In terms of production, EDAS integrates ARMS monitoring service on Ali Cloud to provide fine-grained indicators of monitoring and application. The EDAS team added an ARMS Scaler to the KEDA project to perform automatic scaling. They also added some features and fixed some bugs in the KEDA V1 version. Include:

  • When there are multiple triggers, these values are summed up instead of being left as individual values.
  • When creating a KEDA HPA, the name length is limited to 63 characters to avoid triggering DNS complaints.
  • Triggers cannot be disabled, which could cause problems in production.

The EDAS team is actively sending these fixes to the upstream KEDA, although some of them have already been added to the V2 release.

Why has Aliyun standardized KEDA as an automatic scaler for its applications

EDAS initially used the CPU and memory of upstream Kubernetes HPA as two metrics when it came to the automatic scaling feature. However, as the user base grew and needs diversified, the EDAS team quickly discovered the limitations of upstream HPA:

  1. There is limited support for custom metrics, especially for application-level fine-grained metrics. Upstream HPA focuses on container-level metrics, such as CPU and memory, which are too crude for applications. Metrics that reflect application load, such as RT and QPS, are not readily supported.
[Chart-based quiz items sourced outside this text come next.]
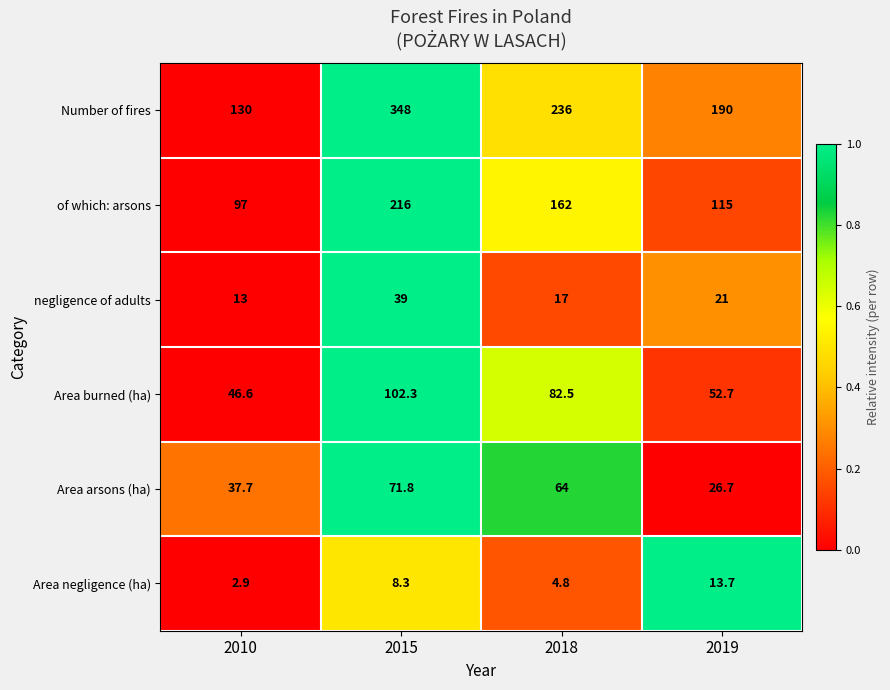

Count the number of categories in the chart.

4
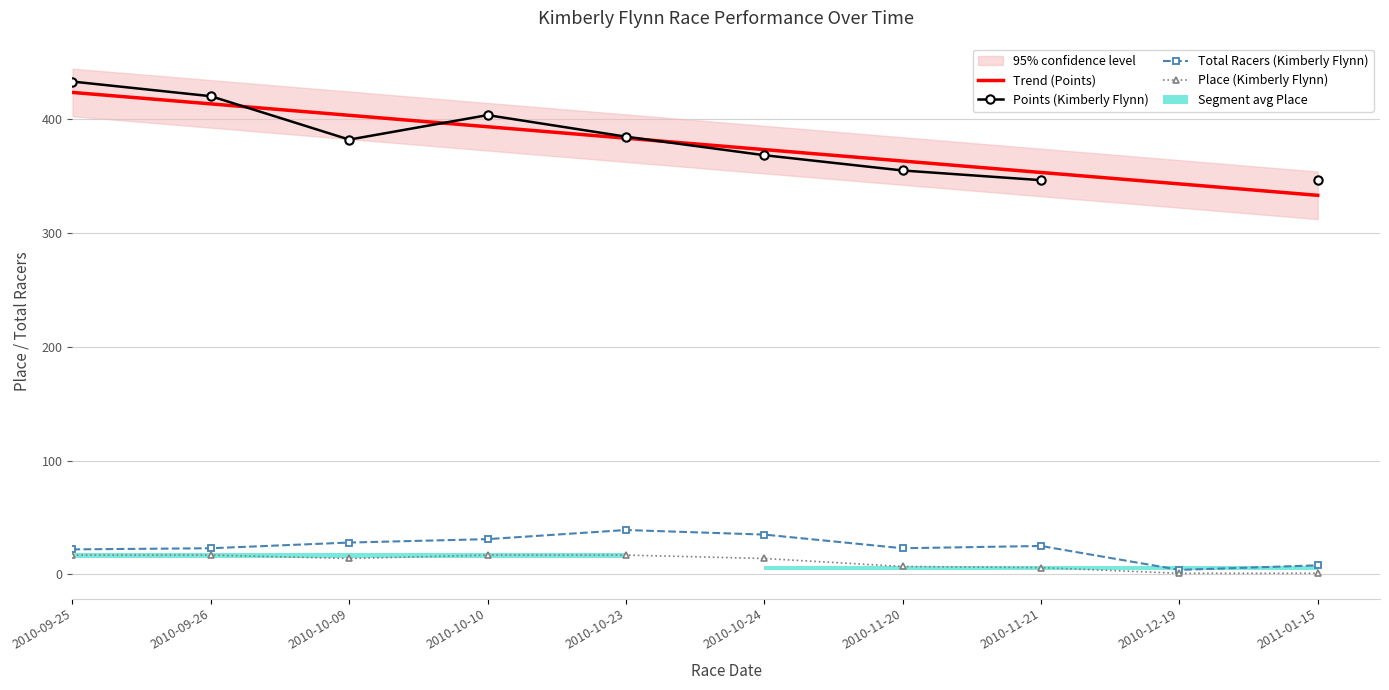

How many bars are there in each group?

2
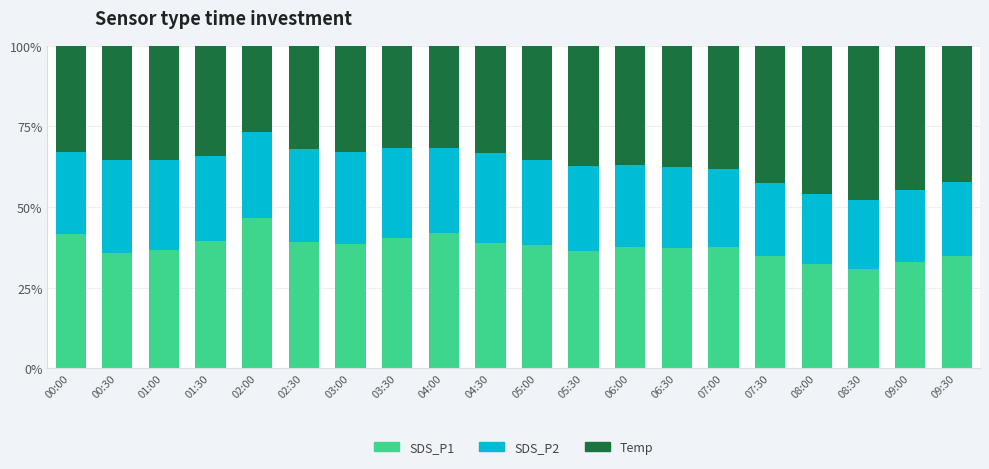

What is the sum of all SDS_P1 values?

752.1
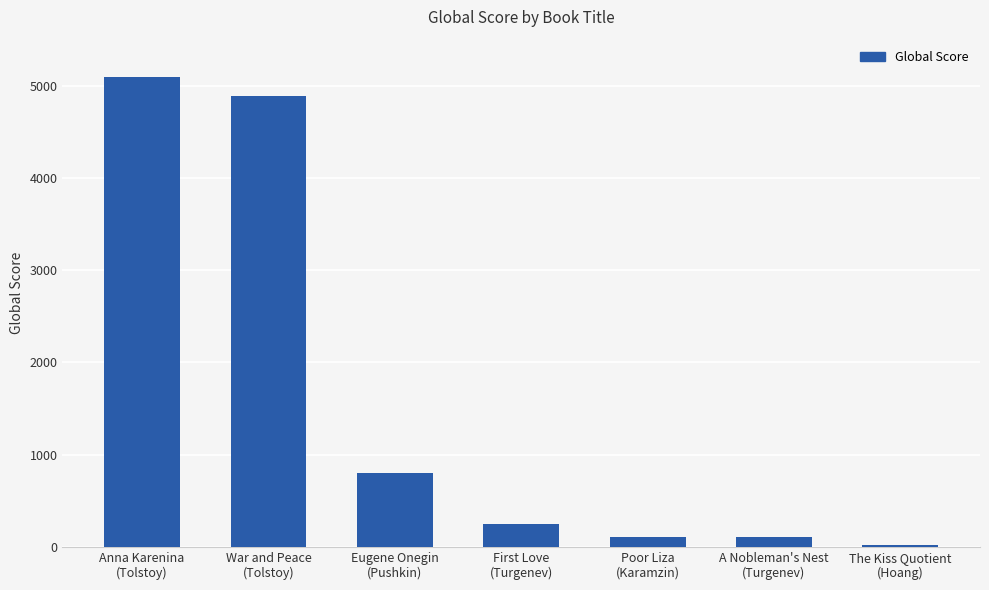

Are the bars grouped side by side (vs. stacked)?

No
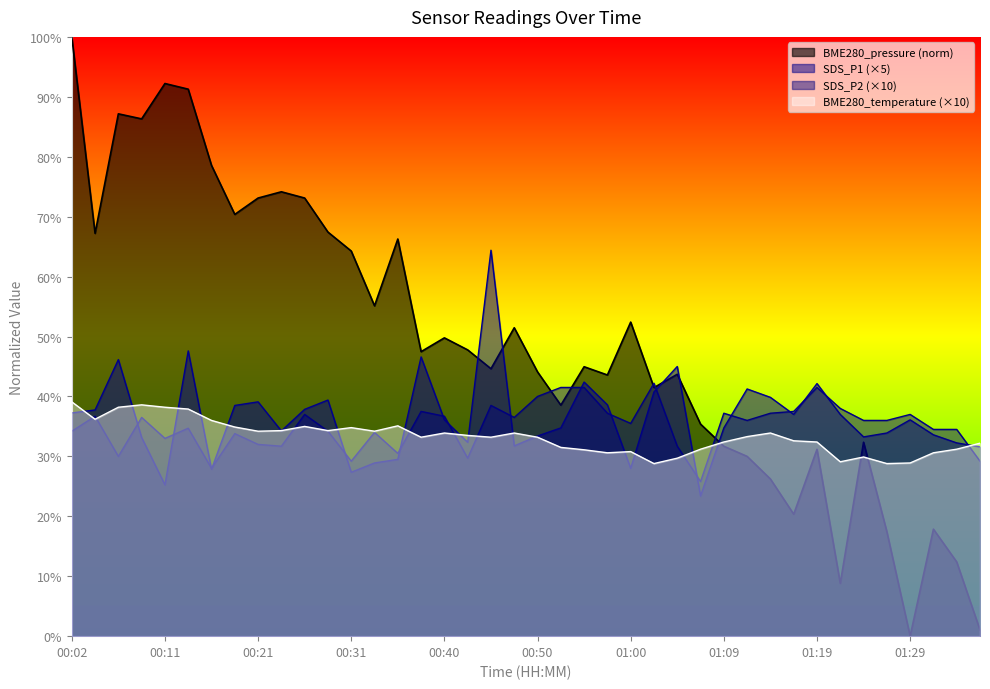

After their last crossing, which series has the higher values: SDS_P1 or BME280_pressure?

SDS_P1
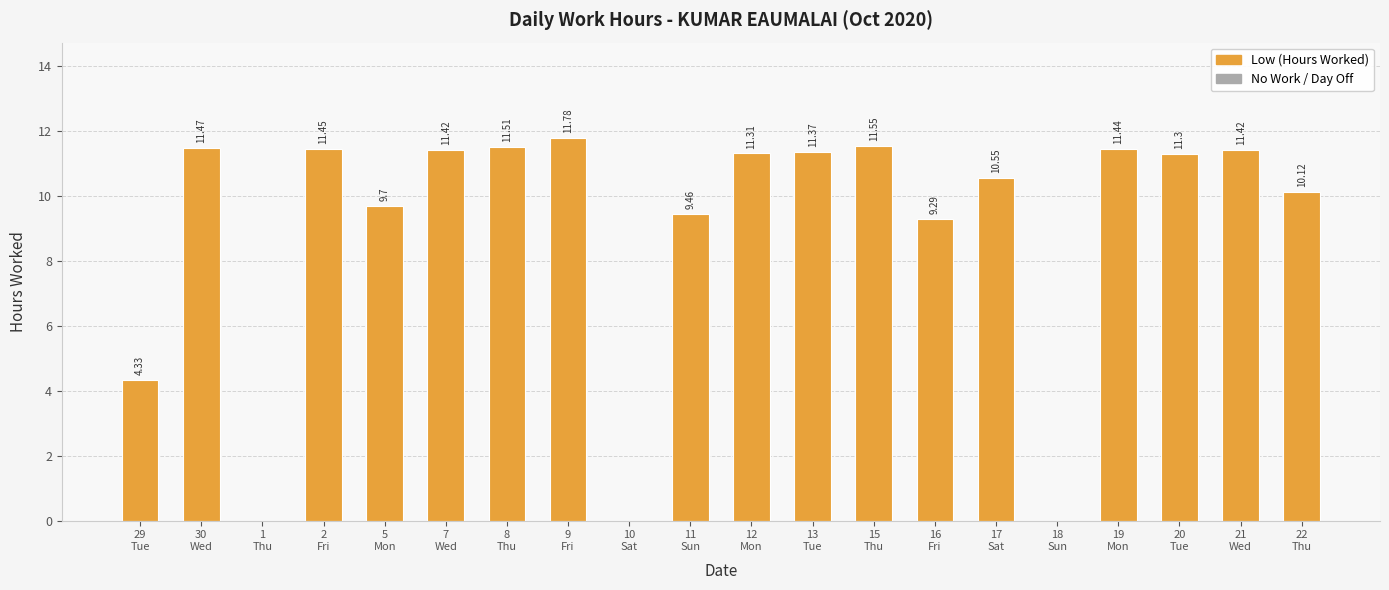

Is it true that the value at 11
Sun is 9.5?

True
Yes, the HPA can be extended. However, this ability is limited when it comes to application-level metrics. The EDAS team was often forced to fork code when trying to introduce fine-grained application-level metrics.
  2. Scaling to zero is not supported. Many users have the need to scale to zero when their microservices are not being used. This requirement is not limited to FaaS/ serverless workloads. It saves costs and resources for all users. Currently, upstream Hpas do not support this feature.
  3. Scheduled scaling is not supported. Another strong demand from EDAS users is scheduled scaling. Again, upstream HPAS did not provide this capability, and the EDAS team needed to find a non-vendor lock-in alternative.
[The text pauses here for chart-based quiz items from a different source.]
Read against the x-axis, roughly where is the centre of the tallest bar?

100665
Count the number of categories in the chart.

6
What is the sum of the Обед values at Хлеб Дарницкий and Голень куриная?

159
Based on these requirements, the EDAS team began planning a new version of the EDAS automatic scaling feature. Meanwhile, EDAS introduced OAM in early 2020, overhauling its underlying core components. OAM provides EDAS with standardized, pluggable application definitions to replace its internal Kubernetes application CRD. The extensibility of the model enables EDAS to easily integrate with any new features of the Kubernetes community. In this case, the EDAS team attempted to combine the need for EDAS’s new auto-scaling feature with a standard implementation of OAM’s auto-scaling feature.

Based on the use cases, the EDAS team concluded three criteria:

  1. The auto-scaling feature should present itself as a simple atomic feature without the need to attach any complex solutions.
  2. Metrics should be pluggable, so the EDAS team can customize them and build on them to support various requirements.
  3. It requires out-of-the-box land support to scale to zero.

After a detailed evaluation, the EDAS team chose the KEDA project, which was open-source by Microsoft and Red Hat and has been donated to CNCF. KEDA provides several useful scalers by default and supports scaling to zero out of the box. It provides fine-grained automatic scaling for applications. It has the concepts of Scalar and Metric adapters, supports a powerful plug-in architecture, and provides a unified API layer. Most importantly, KEDA is designed to focus only on automatic scaling so that it can be easily integrated into OAM features. Overall, KEDA is a great fit for EDAS.

Looking to the future

Next, Alibaba is actively promoting aiOPs-driven KEDA features with the goal of bringing intelligent decisions to its automated scaling behavior. This will essentially realize automatic scaling decisions based on expert system and historical data analysis, and utilize the application QoS trigger and database measurement trigger newly implemented by Alibaba’s KEDA component. Therefore, we expect a more powerful, smarter, and more stable keDA-based auto scaling feature to be released in KEDA soon.